Virus Infections Risk for Dentists
Dentists are at a risk for virus infections, the most common ones being the Human Immunodeficiency Virus (HIV), Hepatitis B Virus (HBV) and the Hepatitis C Virus (HCV) from percutaneous exposure incidents and some from direct transmission cases like airborne diseases such as tuberculosis. Recommended practices for infection control are applicable as long there is dental practice.
Even if previous studies show that the number of HIV cases through occupational exposure for dental workers is relatively low, chronic Hepatitis B poses an exposure threat that is about 10 times greater than the average person. Tuberculosis, on the other hand, stems from mycobacterium tuberculosis.
Patients who are suspected of having laryngeal or pulmonary tuberculosis are easily triggered by aerosol-generated or cough-inducing procedures or whose sputum smears test positive for acid-fast bacilli are considered infectious.
Stricter and more consistent adherence as well as proper dissemination of infection control strategies must be carried out. This includes emphasizing the importance of protective barriers and sterilization procedures. Dental facilities should come up with their personal protocol for injury management, operatory cleanup and instrument reprocessing.

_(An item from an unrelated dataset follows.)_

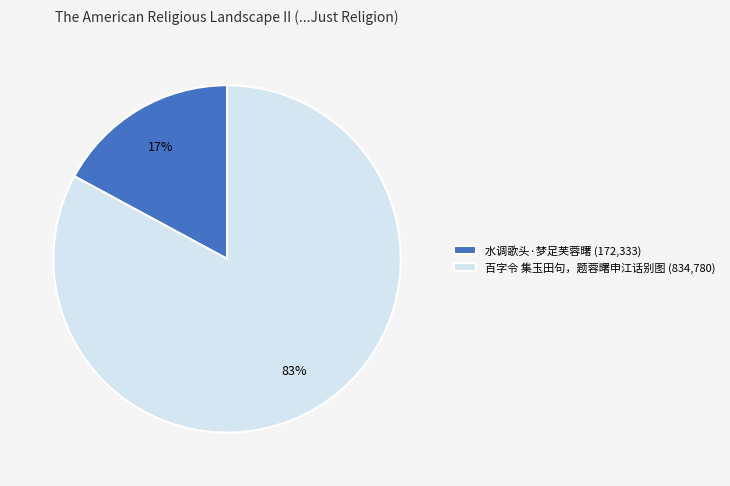

The 百字令 集玉田句，题蓉曙申江话别图 slice represents 83% of the pie. True or false?

True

Out of the transmissible diseases, Human Immuno-deficiency Virus (HIV), Hepatitis B Virus (HBV) and Hepatitis C Virus (HCV) are of most consequence. They amount to massive amounts of dollars, with numerous indirect and direct costs, reaching up to US $1 million each usually with seroconversion cases. The implications of the occupational hazards for PEI are quite significant for health care management and workers alike, given the high frequency of cases. The possibility of seroconversion in health care workers following a single sharps or needlestick injury contaminated by Human Immunodeficiency Virus (HIV), Hepatitis B Virus (HBV) and Hepatitis C Virus (HCV) are 0.3%, 6-30% and 1.8% respectively.
Human Immunodeficiency Virus (HIV), Hepatitis B Virus (HBV) and Hepatitis C Virus (HCV), is an occupational hazard since transmission is possible between a patient and a health worker through contaminated instruments. These are categorized as percutaneous exposure incidents since they are usually transmitted through needlestick or sharp injuries or exposure to mucous membranes. The infector may be an asymptomatic carrier or may be seriously suffering from chronic or acute infection.
A study in the UK states that Hepatitis C is the most common blood-borne virus among their dental workers. Many of the infectors were asymptomatic and undiagnosed, without knowledge that they were carriers of the infection.
Majority of Hepatitis B and C carriers are people below 44 years of age. Sexual transmission and Intravenous Drug Use (IDU) were reported to be the most frequent vehicles for passing the disease on, with Hepatitis C being more associated with IDU. One third of
IDU users showed current or past evidence of Hepatitis C, a fifth declared symptoms of Hepatitis B and less than one percent reported signs of HIV transmission. Patients who require extensive dental treatment were often intravenous drug users and showed high levels of periodontal diseases and caries.
Scottish and American dental practitioners reported that on average, 1.7% to 3.3% of sharps injuries are sustained per year. 30% of the injuries in the Scottish study were claimed to be moderate to high risk for transmission of blood-borne infections (patient to health worker). Dental assistants were reported to have a much higher frequency of sharps injuries as compared to hygienists, therapists or dentists since most incidents take place when cleaning up after procedures. One can avoid such diseases by reading good articles in dental education.
In the study, the rate for seroconversion that follow a sharps or needlestick injury is estimated to be at 0.3% for HIV, 7% to 30% for Hepatitis B (of which the higher figure pertains to unvaccinated health workers), and 1.8% to 10% for Hepatitis C. While the general belief is that the overall risk of acquiring blood-borne infections for dental personnel is low despite fluctuating percentages, complacency is still unwelcomed.